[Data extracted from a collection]
=== Section Start ===
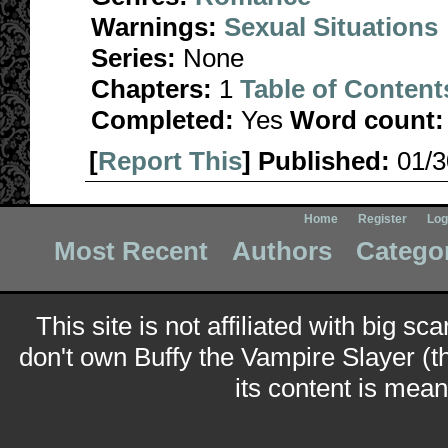
Warnings:
Sexual Situations
Series:
None
Chapters:
1
Table of Content
Completed:
Yes
Word count:
[
Report This
] Published:
01/
Home
Register
Log
Most Recent
Authors
Catego
This site is not affiliated with big sc
don't own Buffy the Vampire Slayer (t
its content is meant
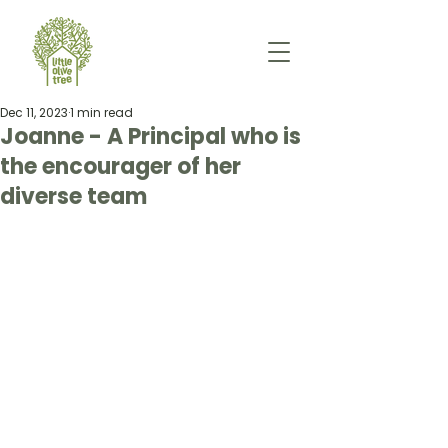
Dec 11, 2023
1 min read
Joanne - A Principal who is
the encourager of her
diverse team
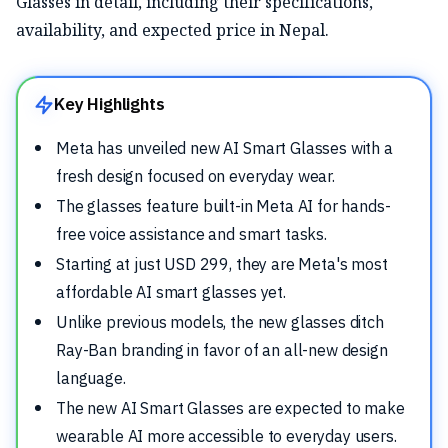
Glasses in detail, including their specifications,
availability, and expected price in Nepal.
Key Highlights
Meta has unveiled new AI Smart Glasses with a
fresh design focused on everyday wear.
The glasses feature built-in Meta AI for hands-
free voice assistance and smart tasks.
Starting at just USD 299, they are Meta's most
affordable AI smart glasses yet.
Unlike previous models, the new glasses ditch
Ray-Ban branding in favor of an all-new design
language.
The new AI Smart Glasses are expected to make
wearable AI more accessible to everyday users.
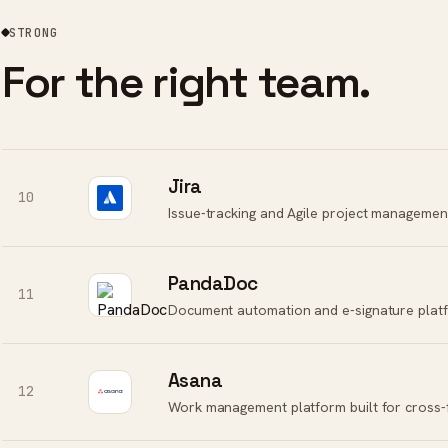
STRONG
For the right team.
Jira
10
Issue-tracking and Agile project management
PandaDoc
11
Document automation and e-signature platfo
Asana
12
Work management platform built for cross-f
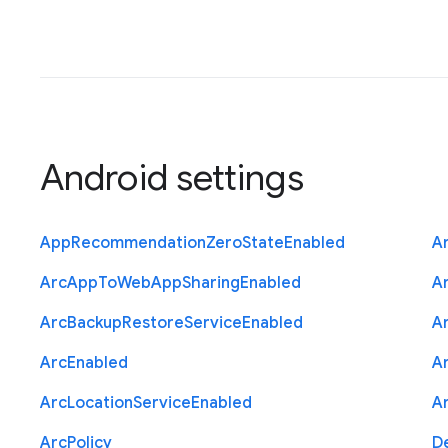
Android settings
App
Recommendation
Zero
State
Enabled
A
Arc
App
To
Web
App
Sharing
Enabled
A
Arc
Backup
Restore
Service
Enabled
A
Arc
Enabled
A
Arc
Location
Service
Enabled
A
Arc
Policy
D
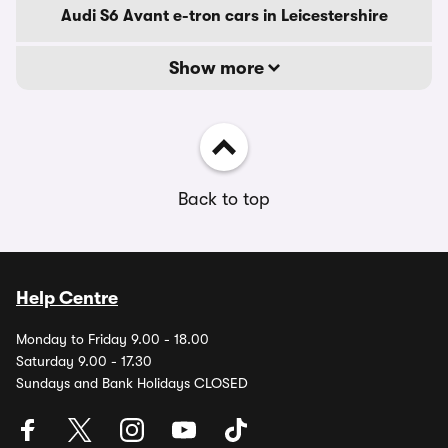
Audi S6 Avant e-tron cars in Leicestershire
Show more
Back to top
Help Centre
Monday to Friday 9.00 - 18.00
Saturday 9.00 - 17.30
Sundays and Bank Holidays CLOSED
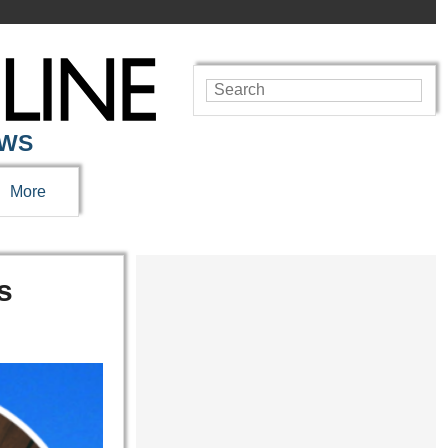
EWS
More
s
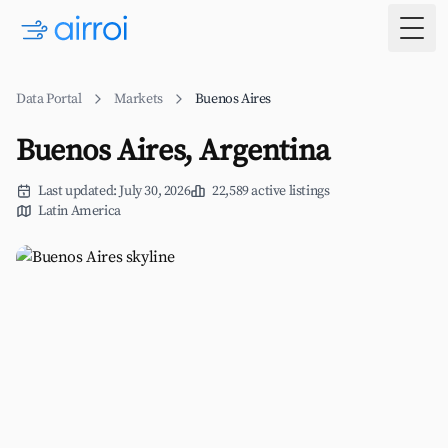
Togg
Data Portal
Markets
Buenos Aires
Buenos Aires, Argentina
Last updated: July 30, 2026
22,589 active listings
Latin America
=== Section End ===
Task directions:
Copy the lines above exactly, starting with the line that contains "The new AI Smart Glasses are expected to make" and ending with the line that contains "Help Centre", and leave out any pictures.

Worked solution:
The new AI Smart Glasses are expected to make
wearable AI more accessible to everyday users.
STRONG
For the right team.
Jira
10
Issue-tracking and Agile project management
PandaDoc
11
Document automation and e-signature platfo
Asana
12
Work management platform built for cross-f
Android settings
App
Recommendation
Zero
State
Enabled
A
Arc
App
To
Web
App
Sharing
Enabled
A
Arc
Backup
Restore
Service
Enabled
A
Arc
Enabled
A
Arc
Location
Service
Enabled
A
Arc
Policy
D
Audi S6 Avant e-tron cars in Leicestershire
Show more
Back to top
Help Centre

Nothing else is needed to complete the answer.